Preheat the oven to 425-450 degrees and start with the protein of your choice — poultry, beef, fish, seafood, or tofu — surrounded by vegetables (or omit the protein and just use vegetables), then coat everything with extra-virgin olive oil, melted butter, or coconut oil and add hard herbs (rosemary, thyme, bay leaves) and spices. Soft herbs like parsley, mint, cilantro, and chives can burn in high heat, so add these at the end of cooking.

Make sure the proteins and vegetables are cut approximately the same size. Place them in one layer to allow room for browning. A second sheet pan may be necessary to achieve this.

Solid vegetables like potatoes and winter squash take longer to cook, so place them on the baking sheet first. Vegetables with a higher moisture content like zucchini, chard, kale, broccoli rabe or tomatoes can be added to the pan toward the end of cooking. Toss whole smashed garlic cloves and thin slices of lemons into the mix for additional flavor.





Sheet Pan Chicken with Fennel and Citrus

This recipe is adapted from The Secret of Cooking: Recipes for an Easier Life in the Kitchen, by Bee Wilson, published by W.W. Norton & Company, Inc. ($40.00)
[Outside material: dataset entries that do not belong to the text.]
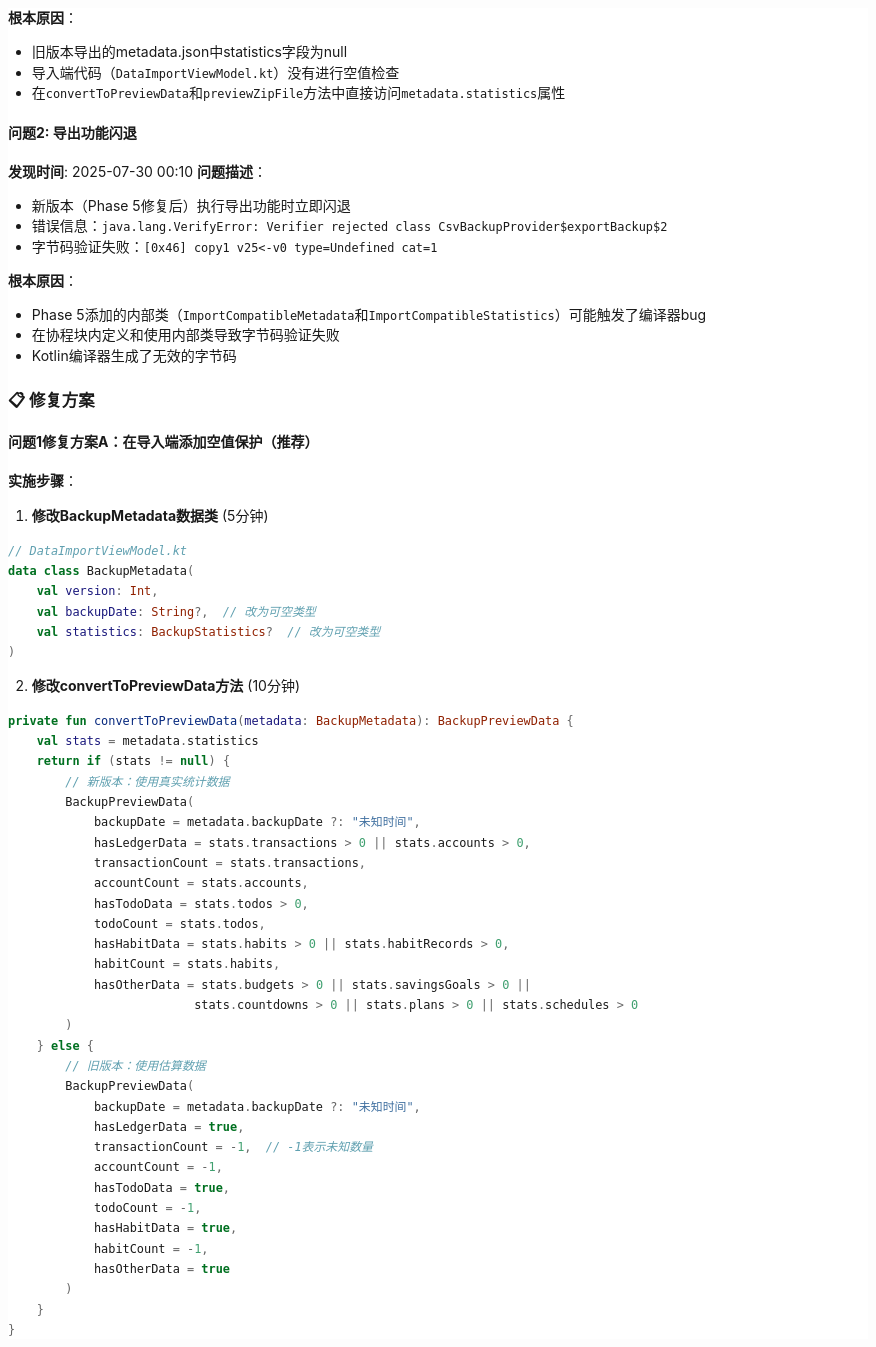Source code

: **根本原因**：
- 旧版本导出的metadata.json中statistics字段为null
- 导入端代码（`DataImportViewModel.kt`）没有进行空值检查
- 在`convertToPreviewData`和`previewZipFile`方法中直接访问`metadata.statistics`属性

#### 问题2: 导出功能闪退  
**发现时间**: 2025-07-30 00:10
**问题描述**：
- 新版本（Phase 5修复后）执行导出功能时立即闪退
- 错误信息：`java.lang.VerifyError: Verifier rejected class CsvBackupProvider$exportBackup$2`
- 字节码验证失败：`[0x46] copy1 v25<-v0 type=Undefined cat=1`

**根本原因**：
- Phase 5添加的内部类（`ImportCompatibleMetadata`和`ImportCompatibleStatistics`）可能触发了编译器bug
- 在协程块内定义和使用内部类导致字节码验证失败
- Kotlin编译器生成了无效的字节码

### 📋 修复方案

#### 问题1修复方案A：在导入端添加空值保护（推荐）
**实施步骤**：

1. **修改BackupMetadata数据类** (5分钟)
```kotlin
// DataImportViewModel.kt
data class BackupMetadata(
    val version: Int,
    val backupDate: String?,  // 改为可空类型
    val statistics: BackupStatistics?  // 改为可空类型
)
```

2. **修改convertToPreviewData方法** (10分钟)
```kotlin
private fun convertToPreviewData(metadata: BackupMetadata): BackupPreviewData {
    val stats = metadata.statistics
    return if (stats != null) {
        // 新版本：使用真实统计数据
        BackupPreviewData(
            backupDate = metadata.backupDate ?: "未知时间",
            hasLedgerData = stats.transactions > 0 || stats.accounts > 0,
            transactionCount = stats.transactions,
            accountCount = stats.accounts,
            hasTodoData = stats.todos > 0,
            todoCount = stats.todos,
            hasHabitData = stats.habits > 0 || stats.habitRecords > 0,
            habitCount = stats.habits,
            hasOtherData = stats.budgets > 0 || stats.savingsGoals > 0 || 
                          stats.countdowns > 0 || stats.plans > 0 || stats.schedules > 0
        )
    } else {
        // 旧版本：使用估算数据
        BackupPreviewData(
            backupDate = metadata.backupDate ?: "未知时间",
            hasLedgerData = true,
            transactionCount = -1,  // -1表示未知数量
            accountCount = -1,
            hasTodoData = true,
            todoCount = -1,
            hasHabitData = true,
            habitCount = -1,
            hasOtherData = true
        )
    }
}
```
Chardonnay is a classic match here, and Robert Mondavi 2021 Chardonnay from Napa Valley ($35.00) with its notes of green apple, citrus blossom with good acidity make it a harmonious pairing option with this dish.

Wilson writes, “This, adapted from Bitter Honey by Letitia Clark is one of my most made roasting-dish meals. I find it comforting and uplifting at the same time. Crispy skin-on chicken thighs cook in a dish with fennel (both seeds and vegetable), white wine, citrus, and Dijon. The fennel becomes impregnated with the wine and the chicken fat until it is meaty and sweet and sour. If you decide to scale this up when cooking for more people, which is a great idea, don’t scale up the liquid too much or the chicken will drown in it. If you triple the amount of chicken, only double the liquid.”

Zest and juice of 1 unwaxed lemon and 1 unwaxed orange

2 teaspoons Dijon mustard

2 tablespoons extra-virgin olive oil

1 teaspoon fennel seeds

1 cup white wine

4 bone-in, skin-on chicken thighs

2 small fennel bulbs, fronds reserved, bulbs cut into wedges

A handful of fat green olives

Cooked rice or bread for serving

If you are feeling organized, start the day before or a few hours ahead. Whisk together the citrus juice and zest, Dijon, olive oil, fennel seeds, wine and 1 teaspoon of salt and put into a zip-top bag along with the chicken. Chill for a couple of hours or up to 12 hours. This will help to tenderize the chicken. But in all honesty, I’ve often forgotten to do this and it still tastes great. Either way, put the chicken and all the marinade ingredients onto a sheet pan. Add the fennel bulb wedges and the olives. Put into the oven and turn the oven on to 425°F for 1 hour, or until the fennel is meltingly soft and the chicken is bronzed (check after 45 minutes). Taste the sauce for seasoning. If the wine has all evaporated away, splash some water into the pan to make a simple gravy. Taste for seasoning. It shouldn’t need much, because of all that citrus and wine. Eat with some crunchy green fennel fronds on top with rice or good bread for mopping.